Well played, your headline has caught my attention.
Well, as you’d know already, 2019 is the International Year of the Periodic Table of Chemical Elements (IYPT 2019). Scientists, students, policymakers and the public at large in many geographies are now celebrating the achievements of the humble periodic table, which was discovered in 1869 by Russian scientist Dmitri Mendeleev.
Interesting! I want to know more about him!
Mendeleev (1834-1907) was a Russian chemist. He found that if we arranged all the known chemical elements based on their atomic weight (low to high), they exhibited a recurring pattern (periodicity) of properties. He arranged them in this order and released his table, but he wasn’t able to find all the elements to fill the table. So he left gaps in places where he thought new (read unknown) elements would arrive. And he was bang on.
The scientific community thinks the arrival the Periodic System ranks among the most important and influential achievements in modern science. The UN recognises that the table’s influence has far exceeded the domains of chemistry, physics or biology and has reached many other disciplines, even changing many aspects of social sciences.
Impressive! I just Googled and found several discussions on the gender biases in the history of the PT.
Today, it may seem that not many women were part of the history and development of the periodic table. This is not true. Those who worked in the development of the periodic table were not properly acknowledged; nor were their services properly documented. Most of the women are “forgotten or overlooked”. Recently, an international symposium — Setting Their Table: Women and the Periodic Table of Elements — tried to look at exactly this, demonstrating the presence of women and girls in the history of the development and filling of the PT.
That’s just one of the many ways the year of the periodic table is celebrated. You can log on to the UN’s website iypt2019.org to know about more such programmes and trivia. In India also, scientific institutions and popular groups such as the Kerala Sastra Sahitya Parishad are organising several programmes to mark the 150th anniversary of the periodic table. And many of these organisations are also focussing on the immediate and pressing need of creating a scientific temper, especially given the way pseudo-science and misinformation spread in our society.
Ah, that’s where we talk about Dabholkar!
You said it! In memory of the rationalist and scientist, Narendra Dabholkar, who was killed on August 20, 2013, several scientists and students celebrated August 20 as the National Scientific Temper Day. As founder of the Maharashtra Andhashraddha Nirmoolan Samiti ( or the Maharashtra Blind-Faith Eradication Committee), Dabholkar tried tirelessly to spread values of science and rational thinking in society, an act which cost him his life. Like Mendeleev who said, “there is nothing in this world that I fear to say”, Dabholkar — who was a medical doctor — was also fearless in his ways and means.

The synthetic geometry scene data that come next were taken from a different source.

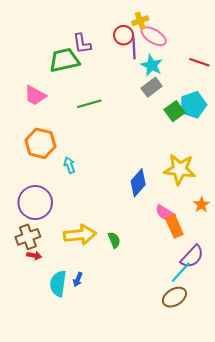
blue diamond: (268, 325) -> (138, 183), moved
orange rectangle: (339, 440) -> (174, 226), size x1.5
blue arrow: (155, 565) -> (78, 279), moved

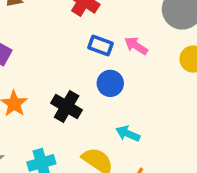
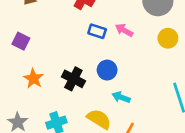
blue circle: (110, 83) -> (107, 70), moved

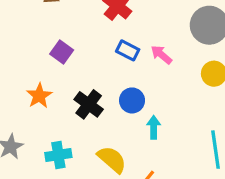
purple square: (21, 41) -> (62, 52), moved
cyan arrow: (121, 97) -> (154, 127), moved, turned 60

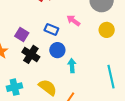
blue rectangle: (128, 50) -> (51, 29), moved
purple square: (62, 52) -> (22, 34), moved

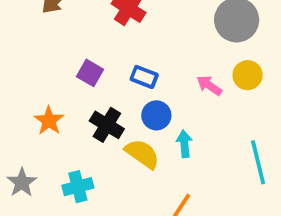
pink arrow: (73, 21) -> (209, 85), moved
purple square: (22, 34) -> (90, 73), moved
yellow semicircle: (48, 87) -> (142, 154), moved

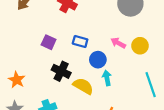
yellow circle: (248, 75) -> (140, 46), moved
blue circle: (156, 115) -> (98, 60), moved
orange star: (49, 121) -> (17, 80), moved

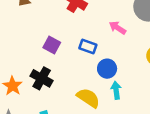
pink arrow: (118, 43) -> (117, 28), moved
black cross: (61, 71) -> (42, 78), moved

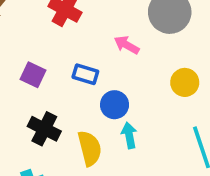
black cross: (42, 78) -> (44, 129), moved
yellow semicircle: (88, 98) -> (90, 148), turned 45

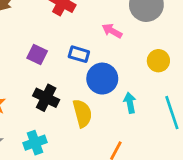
blue circle: (115, 105) -> (102, 79), size x1.4
cyan arrow: (129, 135) -> (130, 103), moved

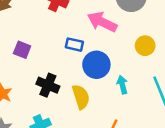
pink arrow: (112, 31) -> (102, 22), size x1.6
purple square: (37, 55) -> (22, 50), moved

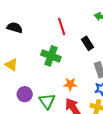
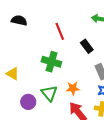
black semicircle: (15, 28) -> (19, 20), moved
green triangle: (47, 101) -> (49, 93), moved

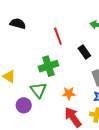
green cross: (51, 62) -> (48, 66), turned -36
green triangle: (49, 93) -> (38, 90), moved

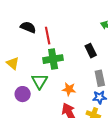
black semicircle: (18, 24) -> (28, 27), moved
red line: (58, 36) -> (48, 36), moved

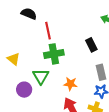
black semicircle: (28, 27) -> (29, 14), moved

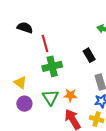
yellow triangle: (14, 59) -> (20, 83), moved
green triangle: (41, 76) -> (50, 97), moved

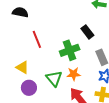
red line: (45, 43) -> (37, 39), moved
green cross: (52, 66) -> (70, 50), moved

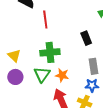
red line: (37, 39) -> (45, 19), moved
green cross: (70, 50) -> (50, 52), moved

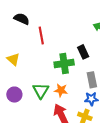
green cross: (50, 52) -> (64, 63), moved
yellow triangle: (14, 56) -> (13, 59), moved

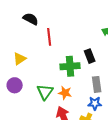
yellow triangle: (13, 59) -> (20, 59), turned 40
purple circle: (14, 95) -> (15, 85), moved

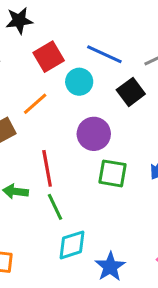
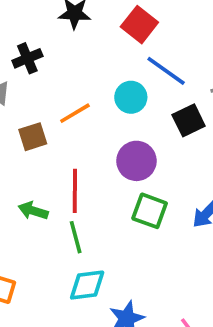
red square: (49, 57) -> (139, 25), moved, turned -32

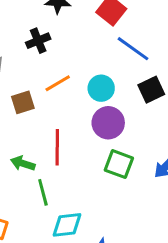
black cross: (27, 58) -> (38, 41), moved
cyan circle: (131, 97) -> (101, 88), moved
green line: (76, 237) -> (43, 192), moved

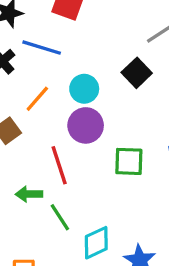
blue line: (133, 49) -> (42, 48), moved
purple circle: (108, 123) -> (86, 125), moved

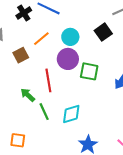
green square: (129, 161) -> (89, 71), moved
green arrow: (29, 194) -> (28, 95), turned 35
cyan diamond: (96, 243) -> (71, 114), moved

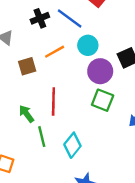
cyan circle: (70, 37) -> (88, 45), moved
purple circle: (68, 59) -> (100, 71), moved
cyan diamond: (71, 114) -> (72, 145), turned -45

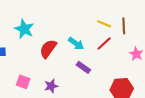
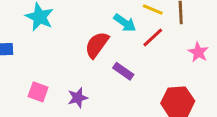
cyan arrow: (76, 44) -> (125, 23), moved
red semicircle: (48, 49) -> (97, 45), moved

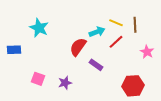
cyan arrow: (125, 23) -> (97, 32), turned -56

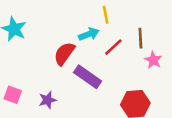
yellow line: (116, 23) -> (106, 15), moved, turned 56
brown line: (135, 25) -> (140, 38), moved
purple rectangle: (96, 65) -> (88, 77), size x1.5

Mendeleev has said that it is the function of science to discover the existence of a “general reign of order” in nature, and to find the “causes governing this order”. And this refers in equal measure to the relations of man — social and political — and to the entire universe as a whole (Selected Writings, 1869-1905). Dabholkar would happily agree. As one of his popular quotes goes, “scientific temperament is a process of thinking, method of action, search of truth, way of life, spirit of a freeman”. As we reach the second half of 2019, celebrating the periodic table while seeking answers for who actually killed Dabholkar, all signs around us point to the fact that making people believe in the contributions and power of science is really a tall order.